Textauszug:
□ □ □ □ □

Nach der Veröffentlichung des Gesetzesentwurfs teilte die Roche-Medienstelle per E-Mail mit, dass das Unternehmen hoffe, jede «neue EU-Gesetzgebung für Arzneimittel sorgt dafür, dass Europa eine Anlaufstelle für Life Sciences-Investments bleibt, während der Wettbewerb rund um die Welt schnell zunimmt».

Ein Seilziehen

Diesen Balanceakt erkennt man darin, wie lange ein Unternehmen ein Monopol für den Verkauf eines Medikaments haben wird. Wenn sich der Gesetzesentwurf durchsetzt, haben Unternehmen künftig bloss noch acht Jahre statt wie bisher zehn Jahre Exklusivität. Dies ist vorteilhaft für Patient:innen und Kostenträger wie Krankenversicherungen, weil voraussichtlich früher billigere Varianten derselben Medikamente auf den Markt kämen. Die Industrie stemmt sich vehement gegen diese Veränderungen.

Doch die EU-Vorschriften würden vorsehen, dass der exklusive Verkauf sogar länger als zehn Jahre sein kann, wenn ein Produkt in allen EU-Mitgliedsländern verkauft und verschiedene Bedingungen erfüllt werden. Dies spiegelt einen Kompromiss wider, sagt Patrick Durisch, Leiter Gesundheitspolitik bei der NGO Public Eye. «Die EU hätte viel strenger sein können, um Massnahmen für den Zugang zu ergreifen und die Gewinne auszugleichen, die Unternehmen dank ihrer Monopole erzielen.»

□ □ □ □ □

Ausgelesener Seitentext
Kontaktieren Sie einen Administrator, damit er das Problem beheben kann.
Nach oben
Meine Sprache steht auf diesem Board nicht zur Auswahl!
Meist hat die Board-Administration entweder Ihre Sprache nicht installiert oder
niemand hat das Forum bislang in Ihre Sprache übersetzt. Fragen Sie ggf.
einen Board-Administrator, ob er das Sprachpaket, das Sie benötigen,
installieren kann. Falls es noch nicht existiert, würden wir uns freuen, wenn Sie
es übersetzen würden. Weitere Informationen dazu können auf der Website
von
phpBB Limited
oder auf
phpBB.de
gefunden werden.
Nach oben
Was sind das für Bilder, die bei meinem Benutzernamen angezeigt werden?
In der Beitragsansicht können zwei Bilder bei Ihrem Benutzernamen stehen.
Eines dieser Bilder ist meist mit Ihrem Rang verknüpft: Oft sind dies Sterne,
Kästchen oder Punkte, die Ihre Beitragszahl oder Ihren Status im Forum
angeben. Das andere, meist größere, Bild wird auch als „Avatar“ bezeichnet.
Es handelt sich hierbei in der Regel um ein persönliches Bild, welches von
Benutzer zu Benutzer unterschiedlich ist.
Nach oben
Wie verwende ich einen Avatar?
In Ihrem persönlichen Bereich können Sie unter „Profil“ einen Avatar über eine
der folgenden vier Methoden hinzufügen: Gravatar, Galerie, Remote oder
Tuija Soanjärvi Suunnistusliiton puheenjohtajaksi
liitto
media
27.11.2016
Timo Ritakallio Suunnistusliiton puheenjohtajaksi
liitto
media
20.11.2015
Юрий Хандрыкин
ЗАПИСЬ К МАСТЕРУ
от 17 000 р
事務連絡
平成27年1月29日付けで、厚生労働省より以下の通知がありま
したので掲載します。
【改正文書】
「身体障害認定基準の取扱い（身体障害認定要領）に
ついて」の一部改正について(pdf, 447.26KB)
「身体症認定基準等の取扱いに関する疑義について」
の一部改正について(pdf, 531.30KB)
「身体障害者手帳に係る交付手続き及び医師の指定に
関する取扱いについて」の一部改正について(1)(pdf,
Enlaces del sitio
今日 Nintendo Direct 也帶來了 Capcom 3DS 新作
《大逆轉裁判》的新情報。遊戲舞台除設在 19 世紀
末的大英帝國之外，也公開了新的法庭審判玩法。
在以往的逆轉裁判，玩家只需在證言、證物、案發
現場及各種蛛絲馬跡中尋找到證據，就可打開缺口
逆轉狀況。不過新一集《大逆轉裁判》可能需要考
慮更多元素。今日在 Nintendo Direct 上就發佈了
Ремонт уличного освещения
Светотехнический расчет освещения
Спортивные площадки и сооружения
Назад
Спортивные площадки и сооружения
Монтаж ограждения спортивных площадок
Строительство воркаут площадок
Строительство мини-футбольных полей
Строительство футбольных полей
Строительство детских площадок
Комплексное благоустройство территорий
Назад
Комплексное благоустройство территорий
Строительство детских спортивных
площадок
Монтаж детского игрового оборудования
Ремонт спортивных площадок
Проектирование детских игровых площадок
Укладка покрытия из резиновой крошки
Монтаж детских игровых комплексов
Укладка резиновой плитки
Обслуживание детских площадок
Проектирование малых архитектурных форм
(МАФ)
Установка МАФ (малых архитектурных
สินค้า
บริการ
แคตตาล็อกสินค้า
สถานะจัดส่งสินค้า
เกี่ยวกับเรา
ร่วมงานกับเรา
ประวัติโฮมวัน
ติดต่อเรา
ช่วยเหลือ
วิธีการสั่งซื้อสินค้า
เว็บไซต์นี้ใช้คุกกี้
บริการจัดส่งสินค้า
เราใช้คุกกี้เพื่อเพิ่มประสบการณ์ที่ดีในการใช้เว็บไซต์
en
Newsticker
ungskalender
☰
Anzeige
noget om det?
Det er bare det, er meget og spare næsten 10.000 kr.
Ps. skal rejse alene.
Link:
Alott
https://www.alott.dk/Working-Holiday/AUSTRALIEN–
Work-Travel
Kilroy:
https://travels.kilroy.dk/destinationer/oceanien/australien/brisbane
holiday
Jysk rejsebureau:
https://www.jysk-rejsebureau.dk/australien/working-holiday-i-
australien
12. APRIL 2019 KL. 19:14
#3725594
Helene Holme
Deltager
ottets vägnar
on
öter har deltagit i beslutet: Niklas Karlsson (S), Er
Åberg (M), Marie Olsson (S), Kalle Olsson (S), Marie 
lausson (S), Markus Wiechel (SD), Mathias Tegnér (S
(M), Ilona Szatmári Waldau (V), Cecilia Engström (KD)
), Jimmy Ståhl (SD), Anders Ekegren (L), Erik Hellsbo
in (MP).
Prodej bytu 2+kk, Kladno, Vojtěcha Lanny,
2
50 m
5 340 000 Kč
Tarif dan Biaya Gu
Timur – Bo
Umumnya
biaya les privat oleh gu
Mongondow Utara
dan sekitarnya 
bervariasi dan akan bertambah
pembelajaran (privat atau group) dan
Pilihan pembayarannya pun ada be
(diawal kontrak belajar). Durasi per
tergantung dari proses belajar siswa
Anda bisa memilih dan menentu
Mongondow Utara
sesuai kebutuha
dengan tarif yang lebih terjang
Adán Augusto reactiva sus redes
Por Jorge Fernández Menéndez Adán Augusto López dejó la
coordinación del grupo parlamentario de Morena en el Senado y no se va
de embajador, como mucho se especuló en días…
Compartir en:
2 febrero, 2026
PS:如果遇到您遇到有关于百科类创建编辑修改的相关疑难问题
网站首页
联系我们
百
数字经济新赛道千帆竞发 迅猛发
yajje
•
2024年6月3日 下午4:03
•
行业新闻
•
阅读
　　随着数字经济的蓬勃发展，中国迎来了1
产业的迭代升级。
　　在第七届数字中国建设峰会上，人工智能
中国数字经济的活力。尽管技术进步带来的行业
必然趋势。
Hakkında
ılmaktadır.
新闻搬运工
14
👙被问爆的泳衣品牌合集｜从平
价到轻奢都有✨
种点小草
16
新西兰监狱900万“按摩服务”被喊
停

□ □ □ □ □

Aufgabe: Schreib den Textauszug über den EU-Gesetzesentwurf für Arzneimittel im Anschluss an seinen letzten Satz weiter.

Antwort:
Die Pharmabranche ist noch skeptisch. Nathalie Moll, die die Handelsgruppe der European Federation of Pharmaceutical Industries and Associations leitet, teilte mit: «Die Bestrafung von Innovationen, wenn ein Medikament nicht innerhalb von zwei Jahren in allen Mitgliedstaaten verfügbar ist, ist grundlegend fehlerhaft und stellt ein unmögliches Ziel dar.»

Die Schweiz im Abseits?

Schweizer Politiker:innen und die Industrie verfolgen die Diskussion um die neuen Regeln genau. Die EU ist nicht nur ein wichtiger Markt für die Schweizer Unternehmen, sondern auch ein Reservoir für Arbeitskräfte.

Roche hat etwa 44’000 Angestellte in Europa und investiert hier um die sechs Milliarden Schweizer Franken in die Forschung. Das sind etwa 20% der Angestellten und etwa 40% der weltweiten Ausgaben für Entwicklung.

Aber die Schweiz hat ihren eigenen Balance-Akt. Die Schweizer Regierung möchte die neuen Regelungen nicht ablehnen und damit die Beziehungen mit der EU belasten. Diese sind bereits auf schwankendem Grund, seit die Schweiz die Verhandlungen für ein Rahmenabkommen abbrach, das mehr als hundert bilaterale Verträge ersetzen sollte.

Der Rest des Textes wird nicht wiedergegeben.